Despite all efforts to date, engineers have not yet come up with a way to get enough hydrogen—the lowest-density element of them all—into an automobile.
The most common method for storing hydrogen on board a car is to compress the hydrogen gas to as much as 10,000 pounds per square inch (psi) or cooling the stuff down to a cryogenic temperature of—252 degrees Celsius, at which point hydrogen turns from a gas into a liquid. Rocket boosters such as NASA’s space shuttle burn liquefied hydrogen. But compression or cooling can only produce about half the density needed to stuff enough hydrogen into a normal automobile’s fuel tank and produce a 300-mile cruising range.
More recently, research efforts under way at several automotive laboratories have turned to cryoadsorption and destabilized metal hydrides.
In the cryoadsorption technique, the hydrogen gas is first cooled to the temperature of liquid nitrogen (–196 degrees C) and then compressed to about 1,000 psi.

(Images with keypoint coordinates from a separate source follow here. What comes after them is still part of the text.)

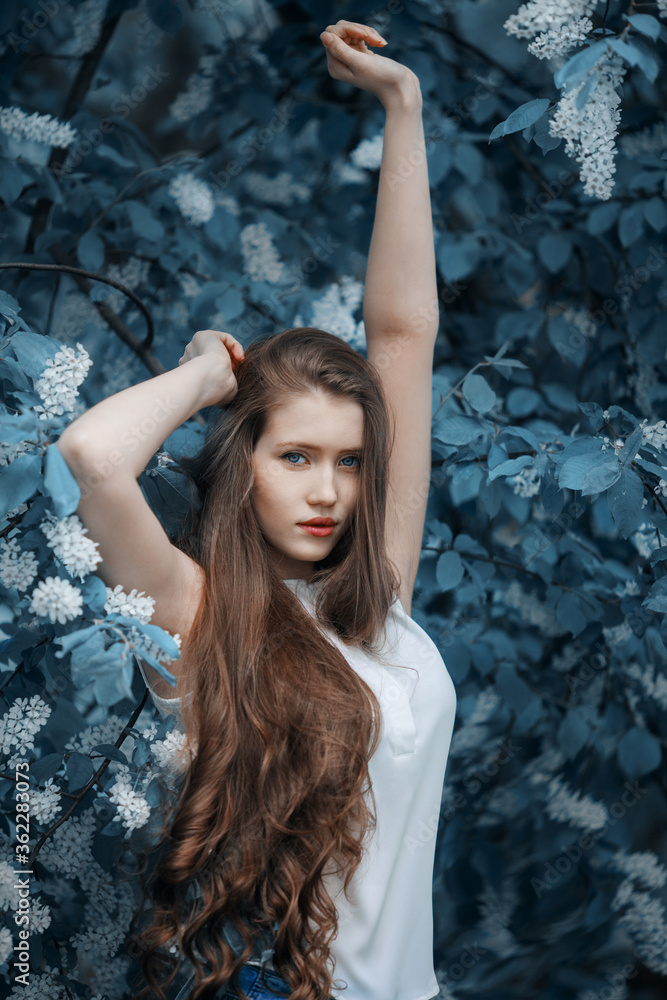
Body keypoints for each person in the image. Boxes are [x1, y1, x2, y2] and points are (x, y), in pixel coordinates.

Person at [56, 18, 457, 1000]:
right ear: (246, 465)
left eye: (350, 462)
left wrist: (402, 108)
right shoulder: (196, 616)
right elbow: (93, 457)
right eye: (295, 456)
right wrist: (204, 377)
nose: (328, 490)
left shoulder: (379, 601)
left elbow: (403, 333)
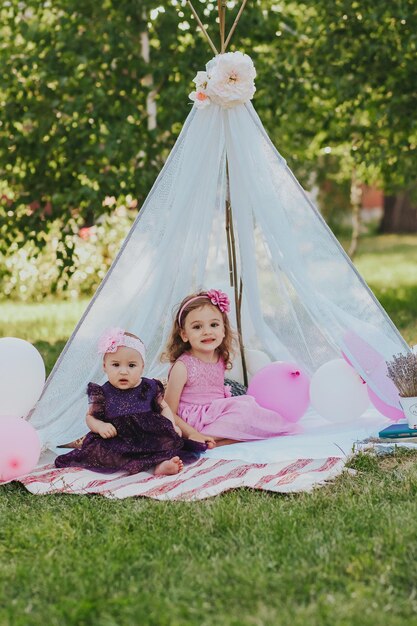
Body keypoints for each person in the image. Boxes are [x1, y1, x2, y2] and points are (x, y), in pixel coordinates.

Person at [55, 328, 207, 475]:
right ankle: (144, 464)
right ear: (105, 367)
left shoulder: (149, 387)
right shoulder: (102, 393)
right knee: (102, 452)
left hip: (148, 435)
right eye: (115, 365)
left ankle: (160, 465)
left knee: (166, 443)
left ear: (142, 367)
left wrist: (171, 425)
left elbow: (163, 407)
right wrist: (100, 426)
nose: (123, 371)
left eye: (131, 365)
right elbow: (90, 417)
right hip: (118, 439)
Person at [163, 289, 295, 446]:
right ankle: (199, 439)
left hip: (217, 416)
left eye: (214, 325)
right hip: (193, 424)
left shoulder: (220, 359)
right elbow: (168, 411)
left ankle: (216, 441)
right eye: (197, 327)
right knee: (242, 413)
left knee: (248, 408)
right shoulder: (182, 367)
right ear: (184, 335)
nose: (207, 331)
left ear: (223, 330)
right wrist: (192, 432)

Both these conditions can be achieved rather inexpensively. The cooled and squeezed gas can then be adsorbed by materials with high surface area, such as powdered carbon.
However, synthetic substances such as high-porosity polymers or organo-metallic hydrocarbons offer promise of adsorbing considerably more hydrogen, perhaps enough to provide a 300-mile driving
range with an ordinary-sized fuel tank.
— SCIENCE MONTHLY
TUCSON:
ARIZONA INN
Let’s celebrate,” Sandoval said happily.
“We’ve got something to celebrate about,” said Cochrane, “that’s for sure.”
She got up from the sofa and tugged at his hand to get him to his feet. “Pack a bag and we’ll go to the inn. We can spend the rest of the week there, right through the weekend.”
“The Arizona Inn?”
“You’ll love it,” she said, leading him to the bedroom. “I’ll get us a beautiful suite.”
Cochrane hesitated. Looking around his living room, he had to admit to himself that they’d been cooped up in this little cave for days now. A break would be great. And with ten million coming to them, he could afford a comfortable suite at the inn or anywhere else. But…
“Aren’t you going to call Gould?” he asked.
“Yes, sure. I’ll set up a meeting for early next week.”
“Okay,” he agreed. “I’ll pack my toothbrush.”
“Bring a swimsuit,” she said as they entered the bedroom.
“I don’t have one,” he realized.
She laughed brightly. “We’ll get one at the inn. Or go shopping somewhere. There’s plenty of malls in town.”
Cochrane had never seen her so cheerful, so delighted. It was infectious. He started whistling happily as he pulled his battered travel bag from the closet and began tossing in socks and underwear.
“Don’t forget your laptop,” Sandoval said. Her capacious tote bag was on the bed and she was rummaging through the dresser drawer that she had appropriated for her underclothes.
Suddenly Cochrane stopped packing, lifted her bag off the bed, and let it drop to the floor. She gave him a puzzled look, then understanding lit her face and she melted into his arms.
“If we’re going to celebrate,” he murmured into her ear, “let’s do it right.”
The Arizona Inn was a walled-off oasis of beauty and ease set in the middle of a residential neighborhood only a few blocks from Cochrane’s office on the University of Arizona campus.